Dawg, LLMs cannot reason, they simply return a response based on statistical inference (voting on correct answer). If you want it to do anything correctly you need to do a thought experiment, solve the problem at a 9,000ft view, and hold its hand through implementation. If you do that there's nothing it cannot do.
However, if you're expecting it to write an entire OS from a single prompt it's going to fail just as any human would also fail. Complex software problems are solved incrementally through planning. If you do all of that planning its not hard to get LLMs to do just about anything.
The problem with your example of applying analyzing something as complex and esoteric as a codebase is that LLMs cannot reason they simply return a response based on statistical inference, so unless you followed a standard like PSR for PHP and implemented it to a 't' it simply doesn't have to context to do what you're asking it to do. If you want an LLM to be an effective programmer for a specific application you'd probably need to fine tune and provide it instructions on your coding standards.
Basically, how I've become successful using LLMs is that I solve the problem at a 9,000ft view, instruct the LLM to play different personas, have the personas validate my solution, and then instruct the LLM step-by-step to do all of the monkey work. Which doesn't necessarily always save me time upfront but in the long run it does because it makes fewer mistakes implementing my thought experiment.
Fair enough, I might be asking too much indeed, and may not be able to come up with an idea how LLMs can help me. For me, writing code is easy as soon as I understand the problem, and I sometimes spend a lot of time trying to figure out a solution that fits well within the context, so I thought I could ask an LLM what different things do and mean to help me understanding the problem surface better.
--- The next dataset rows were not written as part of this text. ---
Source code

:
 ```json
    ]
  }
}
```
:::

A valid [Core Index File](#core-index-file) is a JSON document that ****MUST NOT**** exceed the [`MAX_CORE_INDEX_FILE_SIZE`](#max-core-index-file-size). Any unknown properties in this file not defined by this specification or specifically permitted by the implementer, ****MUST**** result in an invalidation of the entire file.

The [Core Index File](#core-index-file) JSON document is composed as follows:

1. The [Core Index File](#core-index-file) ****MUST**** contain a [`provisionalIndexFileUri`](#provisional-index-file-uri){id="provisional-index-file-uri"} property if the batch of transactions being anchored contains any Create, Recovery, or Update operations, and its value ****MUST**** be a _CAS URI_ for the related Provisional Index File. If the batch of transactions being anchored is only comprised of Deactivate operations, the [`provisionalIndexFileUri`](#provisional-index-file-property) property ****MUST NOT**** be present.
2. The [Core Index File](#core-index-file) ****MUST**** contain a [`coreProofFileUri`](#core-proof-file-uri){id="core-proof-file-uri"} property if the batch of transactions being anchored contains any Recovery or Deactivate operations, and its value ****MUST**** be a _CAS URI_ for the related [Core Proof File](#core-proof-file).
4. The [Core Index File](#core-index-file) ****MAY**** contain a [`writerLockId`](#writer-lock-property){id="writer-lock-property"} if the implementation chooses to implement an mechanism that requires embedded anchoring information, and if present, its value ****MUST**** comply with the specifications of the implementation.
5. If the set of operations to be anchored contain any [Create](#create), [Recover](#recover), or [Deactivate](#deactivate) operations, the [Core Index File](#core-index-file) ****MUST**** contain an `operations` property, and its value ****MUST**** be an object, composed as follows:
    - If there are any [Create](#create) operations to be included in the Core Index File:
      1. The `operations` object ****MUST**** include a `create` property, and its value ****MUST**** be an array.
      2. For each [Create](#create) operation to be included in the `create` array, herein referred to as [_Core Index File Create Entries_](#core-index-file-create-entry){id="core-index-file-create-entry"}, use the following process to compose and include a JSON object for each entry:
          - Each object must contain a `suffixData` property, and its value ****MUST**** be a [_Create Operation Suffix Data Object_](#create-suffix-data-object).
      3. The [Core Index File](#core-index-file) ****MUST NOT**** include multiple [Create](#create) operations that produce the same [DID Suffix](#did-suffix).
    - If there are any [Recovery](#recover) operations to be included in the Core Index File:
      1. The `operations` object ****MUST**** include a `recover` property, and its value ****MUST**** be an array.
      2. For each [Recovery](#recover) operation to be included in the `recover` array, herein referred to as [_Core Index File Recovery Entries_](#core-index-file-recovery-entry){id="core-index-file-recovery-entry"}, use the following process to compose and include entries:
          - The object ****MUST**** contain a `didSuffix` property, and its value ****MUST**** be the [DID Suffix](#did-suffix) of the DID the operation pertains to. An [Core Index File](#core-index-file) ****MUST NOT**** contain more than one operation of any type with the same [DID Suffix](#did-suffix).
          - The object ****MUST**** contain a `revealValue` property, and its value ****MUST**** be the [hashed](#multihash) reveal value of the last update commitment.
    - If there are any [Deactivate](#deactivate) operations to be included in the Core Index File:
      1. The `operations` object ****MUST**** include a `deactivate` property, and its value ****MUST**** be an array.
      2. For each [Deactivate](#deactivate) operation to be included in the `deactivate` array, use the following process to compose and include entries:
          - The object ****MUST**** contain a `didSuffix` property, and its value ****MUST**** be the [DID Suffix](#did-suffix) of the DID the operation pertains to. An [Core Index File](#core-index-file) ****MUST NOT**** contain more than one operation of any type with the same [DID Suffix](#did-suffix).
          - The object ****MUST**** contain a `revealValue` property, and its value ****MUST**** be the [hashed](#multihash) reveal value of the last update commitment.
Again, I may not understand something, but, at this point, I don’t understand what’s the value of code generation after I know how to solve a problem.
Do you happen to have a blog post or something showing a concrete problem that LLM helped you to solve?
What I've found is that the capabilities of LLMs depend on the problem solving skills of the person writing the prompts. If you know exactly what needs to be done and can translate that into step-by-step prompts it can do pretty much anything, but if you're looking for it actually solve 100% of the problem you're going to run into issues. Which is to say you still need to find the solution but you just have the LLM do the monkey work.
I'm working on making a physical console for the Pico-8. Its pretty simple, works on linux booted into kiosk mode, looks for when a 3.5" floppy is inserted or removed, and loads or closes the game via a shell script.
I want it to be like a C64-style keyboard with all the guts inside it but wirelessly connect to the display/tv, so what I might do is use an ESP32 to read the game floppy and wirelessly transfer and cache the file to a dongle that plugs into an open HDMI port. Not sure yet.
Amazing! I went through the same but opting to implement the console itself on the ESP32[0]. It ended up being a bit too much and it's mostly shelved now
Baby sitting LLMs is already my job and has been for a year. It's kind of boring but honestly after nearly 20 years in the game I felt like I was approaching endgame for programming anyways.
Average salary? Salaries are determined by the size of the company, how much value software engineers add, supply of software engineers, and the location of the office.
1. Every generation of programmers typically only has a certain window of knowledge, and everything before their time is simply foreign to them. Most developers aren't programming history buffs, they don't read books from the past to learn about technologies or how they work, how we got to now, etc.
2. When you're starting off on your journey as a programmer you're using a lot of things without understanding their implementation, and that understanding for most individuals whom I've worked with comes from having to debug issues.